Em uma reunião emergencial do Conselho de Segurança das Nações Unidas, realizada na manhã desta segunda-feira (05/01/2026) em Nova Iorque, a China fez um apelo direto aos Estados Unidos. O embaixador chinês na ONU, Fu Cong, solicitou que o governo americano garanta a segurança pessoal do líder venezuelano Nicolás Maduro e de sua esposa, além de exigir a libertação imediata do mandatário.
Posicionamento Firme da China no Conselho de Segurança
A sessão foi convocada após um pedido formal da Venezuela, enviado no sábado, dia 3 de janeiro – mesma data da operação militar americana que resultou na captura de Maduro. O pedido por uma reunião de emergência recebeu apoio imediato dos governos da China e da Rússia.
Durante seu discurso, o embaixador Fu Cong foi enfático ao reiterar a oposição "firme" da China à invasão dos Estados Unidos na Venezuela, ocorrida há dois dias. Ele acusou os americanos de colocarem o poder unilateral acima do multilateralismo e de priorizarem a ação militar em detrimento dos esforços diplomáticos.
Fu Cong também defendeu a Venezuela como um estado soberano, reforçando o princípio de não interferência nos assuntos internos de outras nações, um pilar tradicional da política externa chinesa.

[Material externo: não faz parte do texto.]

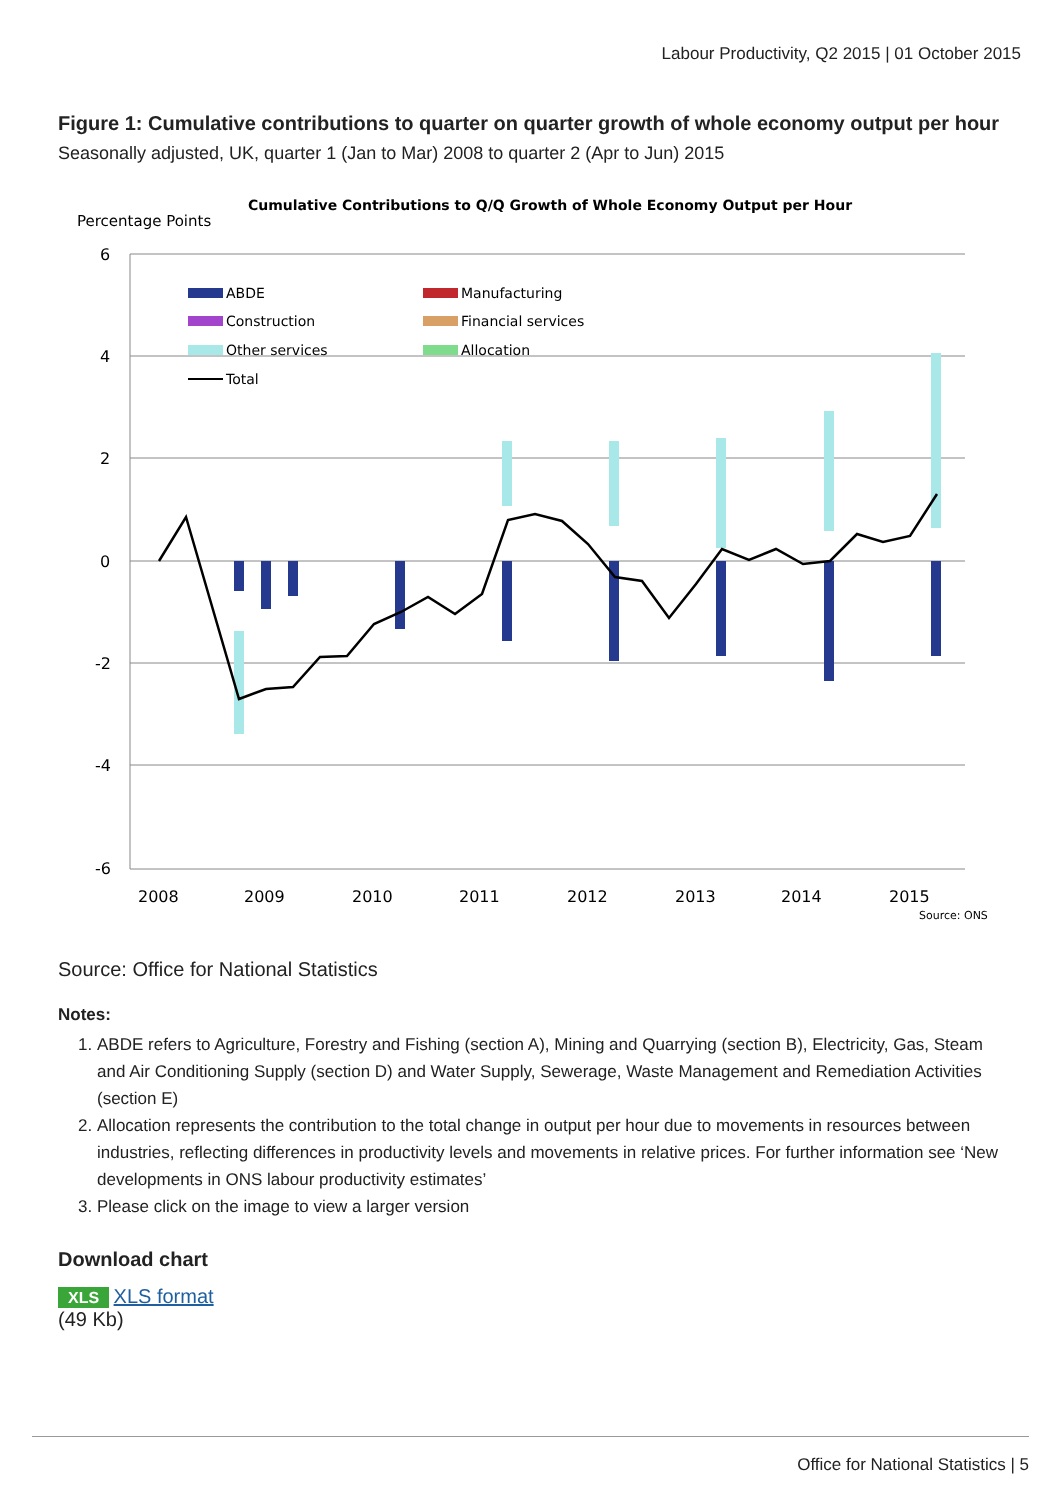Labour Productivity, Q2 2015 | 01 October 2015
Figure 1: Cumulative contributions to quarter on quarter growth of whole economy output per hour
Seasonally adjusted, UK, quarter 1 (Jan to Mar) 2008 to quarter 2 (Apr to Jun) 2015
Cumulative Contributions to Q/Q Growth of Whole Economy Output per Hour
Percentage Points
6
4
2
0
-2
-4
-6
2008
2009
2010
2011
2012
2013
2014
2015
Source: ONS
ABDE
Manufacturing
Construction
Financial services
Other services
Allocation
Total
Source: Office for National Statistics
Notes:
1. ABDE refers to Agriculture, Forestry and Fishing (section A), Mining and Quarrying (section B), Electricity, Gas, Steam and Air Conditioning Supply (section D) and Water Supply, Sewerage, Waste Management and Remediation Activities (section E)
2. Allocation represents the contribution to the total change in output per hour due to movements in resources between industries, reflecting differences in productivity levels and movements in relative prices. For further information see ‘New developments in ONS labour productivity estimates’
3. Please click on the image to view a larger version
Download chart
XLS XLS format
(49 Kb)
Office for National Statistics | 5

Próximos Passos e Audiência Judicial de Maduro
O desfecho diplomático da reunião no Conselho de Segurança coincide com um momento crucial no plano jurídico. Pouco depois do encerramento do encontro, previsto para as 14h (horário de Brasília), Nicolás Maduro deve comparecer à sua primeira audiência judicial.
O líder venezuelano e sua esposa serão apresentados perante o juiz federal Alvin K. Hellerstein, em um tribunal de Nova York. Eles enfrentam uma série de acusações graves, incluindo:
- Narcotráfico
- Posse ilegal de armas
- Narcoterrorismo
Repercussão Internacional e o Futuro da Crise
A posição chinesa no Conselho de Segurança da ONU evidencia um alinhamento claro com a Rússia e um confronto direto com a narrativa e as ações dos Estados Unidos. O pedido por segurança e libertação coloca uma pressão adicional sobre a administração americana, que agora precisa gerir não apenas a custódia de Maduro, mas também a reação de potências rivais.
O episódio marca uma escalada significativa na crise venezuelana, transformando um conflito político e econômico de longa data em um embate geopolítico de alto nível no principal fórum de segurança internacional. A comunidade global aguarda os próximos movimentos, tanto na sala de audiências em Nova York quanto nos corredores diplomáticos das Nações Unidas.